Tours

La Plaza de la Constitución

Our tour begins a hundred meters from the Plaza Mayor de la Constitución, at the Mercado Central in the Plaza del Sagrario. Located behind the cathedral, the three-story market is built over what used to be the city cemetery. Here, there are many stalls selling fruit, vegetables, flowers, weavings and snacks.

Not far away, on the corner of Avenida 9 and Calle 10, is the Museo de Historia, which houses an exhibition depicting the city's history and the people who have played a part in it. It has a wealth of historical photographs, as well as furniture and valuable political documents. This is the place to go if you want to find out about the city's past since Independence in 1821. The exhibitions also cover the economy, society, and the arts. Opening hours are from 9am to 4pm.

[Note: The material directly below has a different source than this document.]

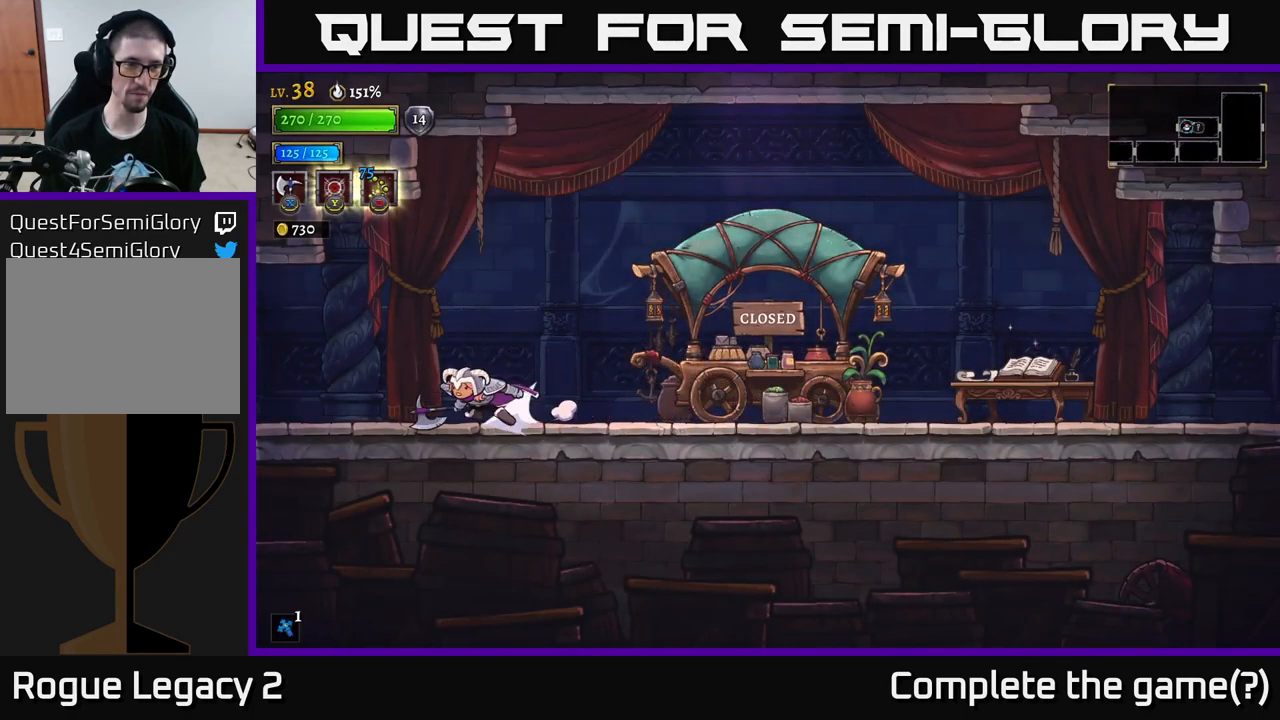
{"buttons": ["L2"], "left_stick": "left", "right_stick": "center", "events": [[17, "L2", "down"]]}
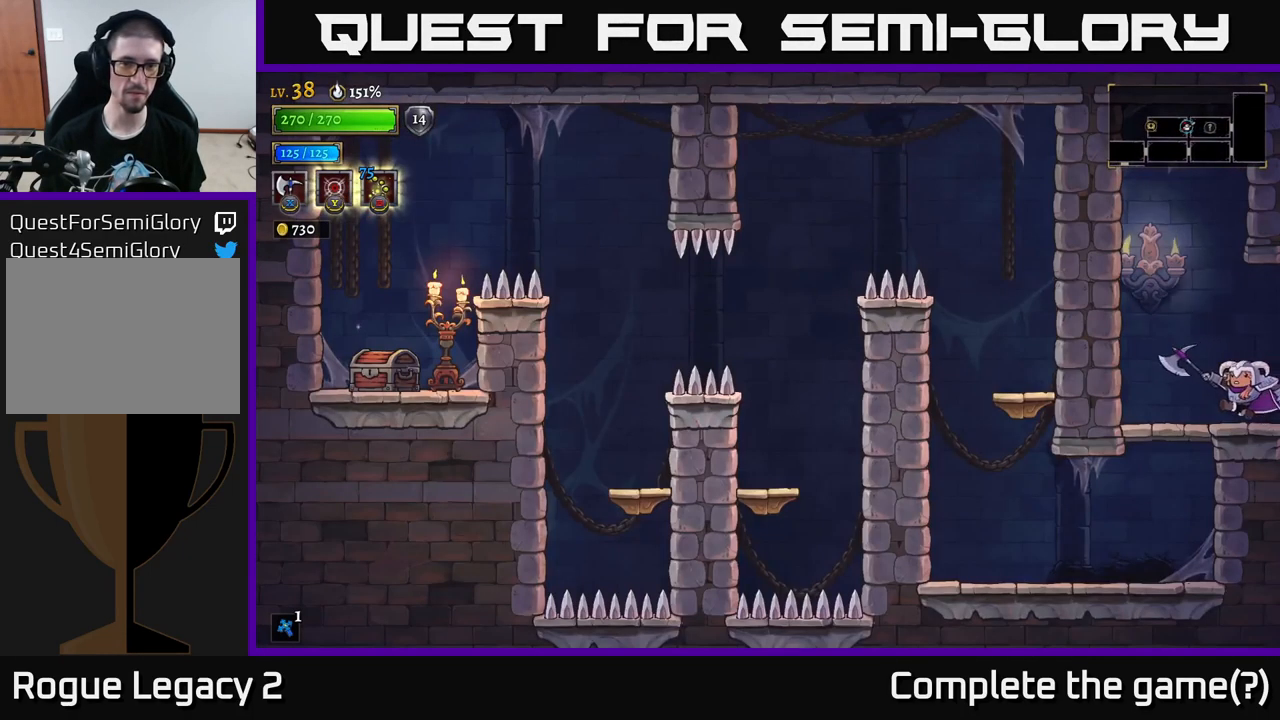
{"buttons": [], "left_stick": "left", "right_stick": "center", "events": [[50, "L2", "up"], [300, "left_stick", "center"], [434, "left_stick", "left"]]}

A few blocks from the History Museum is La Iglesia de Nuestra Señora de las Mercedes, on the corner of Avenida 11 and Calle 5. It houses a fine collection of colonial paintings, as well as gilded altarpieces which were brought from Antigua to the new place of worship.

Walking northwards from the center along Avenida 6, at the corner of Calle 19 in Zone 4 you will come to what was once the Fort of San Rafael, strategically placed on a hilltop to guard the city. The Centro Cultural Miguel Angel Asturias now stands on this site, home to the opera, a chamber theater and an open-air theater built around three squares. Work began on the theatre in 1961 and finished in 1978. Shaped like a Mayan pyramid, it stands out from the rest of the Civic Centre on Buena Vista Hill and is considered one of the greatest in the world. The main auditorium is an amazing feat of architecture designed by Efraín Recinos. Used for concerts, plays, ballets, and other performances, it forms part of a complex containing open spaces, rehearsal rooms, workshops, and a conference hall seating 2068. You can visit at any time of day.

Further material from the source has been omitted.